The Untapped Potential of Neighbourhoods for Supporting Children with Disability and their Families

Source: Pexels - Daniel Frank

In today’s post, Professor Hannah Badland from RMIT University explores why neighbourhoods matter for the health of children with disability, an area largely overlooked in Australian disability policy. This blog draws on an article published this week by Hannah and colleagues, which shows that Australian disability policy does not capture the complexity of this issue.

Why are neighbourhoods important for children with disability?

Children with disability experience poorer health and wellbeing compared with their non-disabled peers and are more likely to be raised in poorer families living in disadvantaged neighbourhoods.

These poorer outcomes are often not associated with children’s impairments but instead relate to persistent experiences of social exclusion and material hardship.

When children with disability are not provided with adequate supports for participation in early learning and other developmental opportunities, there are major impacts on their long-term health, social, and economic trajectories, which track into adulthood and the next generation

We know early intervention is key to optimising children’s long-term outcomes, with the most beneficial window being in the early years. Collectively, improving access to and availability of neighbourhood resources for children with disability and their families supports inclusion and participation, reduces disparities and improves health and wellbeing, both immediately and over the lifespan.

Neighbourhoods are important ‘social determinants of health’ levers, which are defined as the ‘conditions in which people are born, grow, work, live, and age, and the wider set of forces and systems shaping the conditions of daily life’.

It has been estimated that the social determinants of health influence between 30-55% of all health outcomes, yet overwhelmingly, disability interventions have focused on more downstream drivers, such as health service access and individual support. 

What did we do?

Disability policies that enable more liveable neighbourhoods for children provide a mechanism for creating inclusive cities for children with disability and their families.

To understand whether this occurs in Australian disability policy we analysed 13 current Australian national, state, and territory disability policy documents to understand the extent that neighbourhood features were considered levers to support health, wellbeing, and social inclusion for children with disability.

A liveable neighbourhood for children is defined as: 

‘one with access to affordable housing, with low levels of traffic that provide access to attractive and safe places where children can play and interact safely with others and their environment, including access to good quality parks, facilities and services, social infrastructure, and public transport within walking or cycling distance’.

This definition was subsequently coded into eight neighbourhood life areas regarded as being important for children with disability and their families: education, family friendly destinations, food outlets, housing, public open space, public transport, traffic, and walkability.

What did we find?

Seven out of the eight life areas defining a liveable neighbourhood for children were considered by at least one, and often multiple, disability policies, with education and housing receiving the most attention. No Australian disability policy documents considered food outlets.

While most of the neighbourhood life areas that support good child health and wellbeing were considered in Australian disability policy, the strategies documented were largely simplistic and did not capture the multi-sectoral and multi-portfolio approaches required to create neighbourhoods that holistically support children with disability and their families.
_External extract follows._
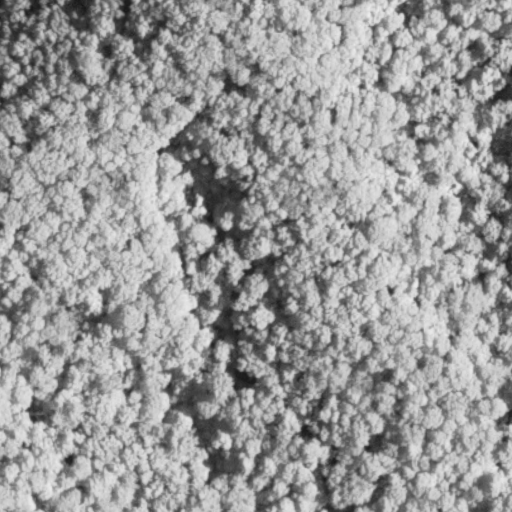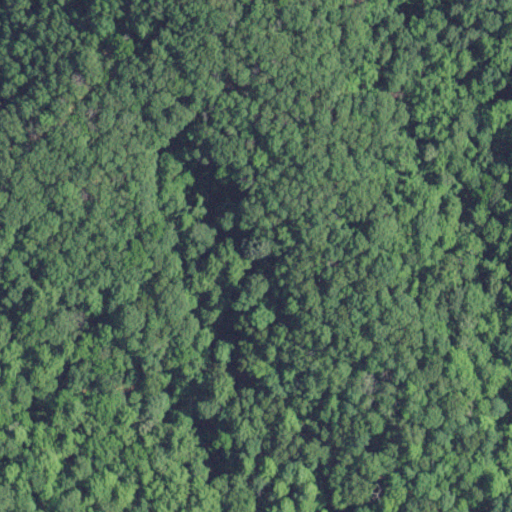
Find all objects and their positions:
road: (102, 107)
road: (268, 391)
We conclude that currently neighbourhoods are not considered major levers in Australian disability policy for shaping outcomes for children with disability and their families. 

What’s next?

Delivering more liveable neighbourhoods that enable participation and inclusion for children with disability has the potential to make a real difference at the population-level.

Globally, it is estimated that 240 million children have a disability,  and in 2018, 7.7% of Australian children aged 0-14 years were identified as having a disability, approximating to 357,000 children.

By moving the lines of inquiry upstream to focus on neighbourhoods as an intervention lever, we are hopeful that long-term benefits of inclusion, participation, and better health and wellbeing will more fully be realised for children with disability and their families.


This blog is drawn from an article published in Urban Policy and Research by Badland, H., Villanueva, K., Dearn, E. and Alderton, A., 2025 called Do Australian Disability Policies Support Accessible and Inclusive Neighbourhoods for Children with Disability and Their Families? https://doi.org/10.1080/08111146.2025.2541172.

In this article, we have used person-first language. Person-first language puts the person before their disability – for example, ‘children with disability’. We recognise that identity-first language is important to the many people with disability who have advocated for the use of this language.

About the author: Professor Hannah Badland is the Director of the Social Equity Research Centre at RMIT and an Australian Research Council Future Fellow. Hannah investigates how the built environment is connected to health, wellbeing, and inequities in both adults and children internationally, with an interest in populations disadvantaged by the system and inadequate policies. Professor Badland is supported by an ARC Future Fellowship (FT230100131).